> Qué trabajar
(1) Reproduce sin cambios el pasaje de la crítica de cine que empieza con "Lo que hasta" y sigue hasta "hecho con gaseosa.".
(2) Escribe la continuación de la crítica de cine a partir de su última oración.

> Fragmento del texto

= = = = =

Lo que hasta el momento había constituido un asomo de puzzle bien pergeñado, cuyas piezas dispuestas con tino, de manera minuciosa, nos dejaban entrever un microcosmos donde la relación de fuerzas excedía los márgenes del mundo material, donde el equilibrio se apoyaba difusamente sobre actos de fe y entregas al colectivo, acaba por devenir en un castillo de naipes que, si bien no se desmorona, sí tiene visos de padecer los achaques del tiempo. En este caso, de la cerca de hora y media prolongada dominando el partido para luego desfallecer justo antes de llegar a la orilla. Toda la atmósfera tan bien inspirada, todo ese aire enrarecido que nubla el juicio y la vida, acaba como el típico experimento hecho con gaseosa.
Otra vez añadimos una muesca más al listado de buenas intenciones que no supieron, o no pudieron, elevarse por encima de ese estadio. Que si bien no es poco, no es menos cierto que a uno le acaba por dejar un regusto agridulce. Y así van ya unas cuantas. No sé, quizá es uno de los males de estos tiempos: adolecer de un esqueleto narrativo poderoso, o si no al menos que sea mínimamente coherente. Dentro incluso de la pretendida incoherencia formal, si se quiere. Pero resulta frustrante encontrarse con producciones cuyo derroche técnico y artístico es más que evidente, y por descontado loable, para luego desinflar el suflé presentado por culpa de un guion timorato, cuando no negligente. No sé, es como si hubieran aplicado el recorte de gastos en el apartado del libreto. Como si eso fuera algo prescindible, o que se puede capear con algún que otro artificio, esperando que el espectador tenga a bien obviar las costuras de un revestimiento que a duras penas se mantiene terso, por mucho que se insista en lo bien vestido que va el rey.

= = = = =

> Datos mostrados
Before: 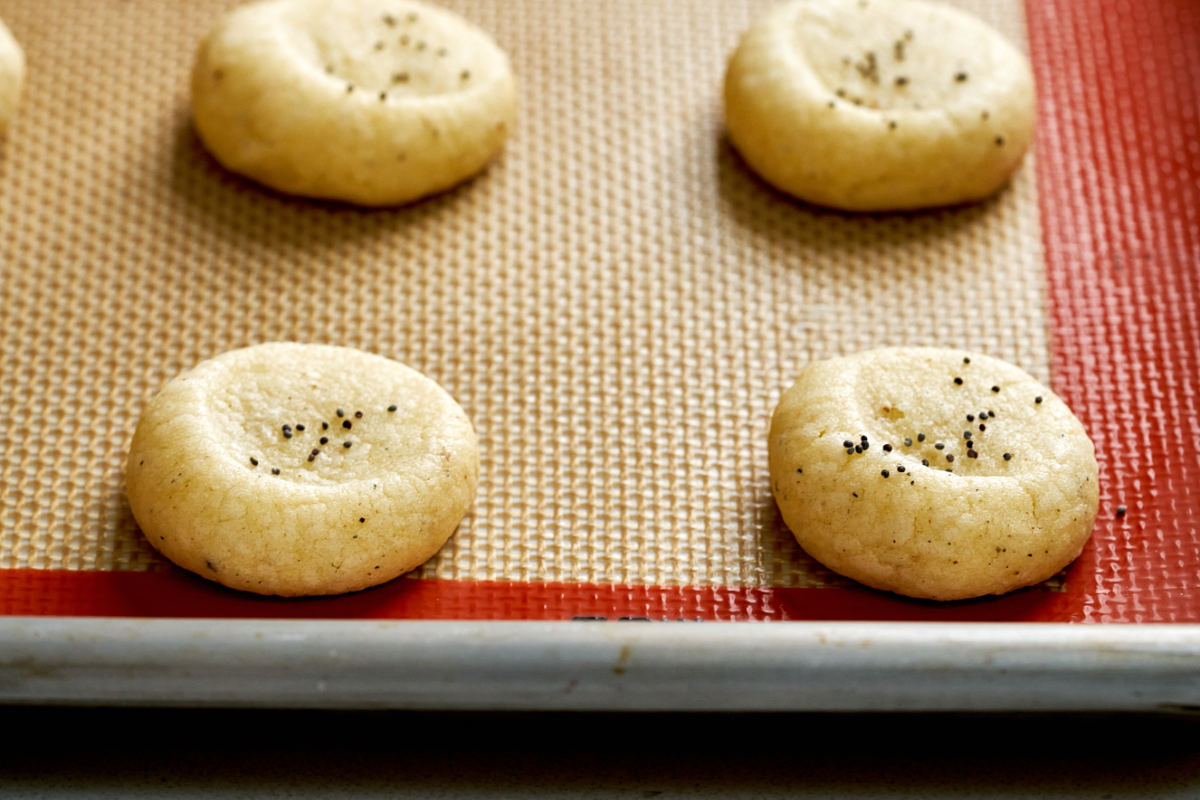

= = = = =

> Respuestas por tarea
(1)
Lo que hasta el momento había constituido un asomo de puzzle bien pergeñado, cuyas piezas dispuestas con tino, de manera minuciosa, nos dejaban entrever un microcosmos donde la relación de fuerzas excedía los márgenes del mundo material, donde el equilibrio se apoyaba difusamente sobre actos de fe y entregas al colectivo, acaba por devenir en un castillo de naipes que, si bien no se desmorona, sí tiene visos de padecer los achaques del tiempo. En este caso, de la cerca de hora y media prolongada dominando el partido para luego desfallecer justo antes de llegar a la orilla. Toda la atmósfera tan bien inspirada, todo ese aire enrarecido que nubla el juicio y la vida, acaba como el típico experimento hecho con gaseosa.

(2)
Total, que lo que aquí tenemos es una fábula que nos habla de ritos de iniciación y de pasos hacia la madurez, de salvajes y asalvajadas, de empoderamiento y de sororidad. Y de venganzas. El linaje exige sacrificios y repudia las flaquezas, y como telón de fondo la sempiterna rebelión juvenil frente al conformismo de sus mayores. Rebosantes de lozana despreocupación, de inmortal temeridad, no habrá titubeos ante quien ose, no ya sólo disentir, sino dudar. El más nimio atisbo de debilidad será interpretado como una demoledora señal de desafección, que habrá que eliminar por todos los medios, sin importar quién salga escaldado. Cordero de Dios, que quitas el pecado del mundo, ten piedad de nosotros. Blablabla. Danos la paz. Blabla. O el fin.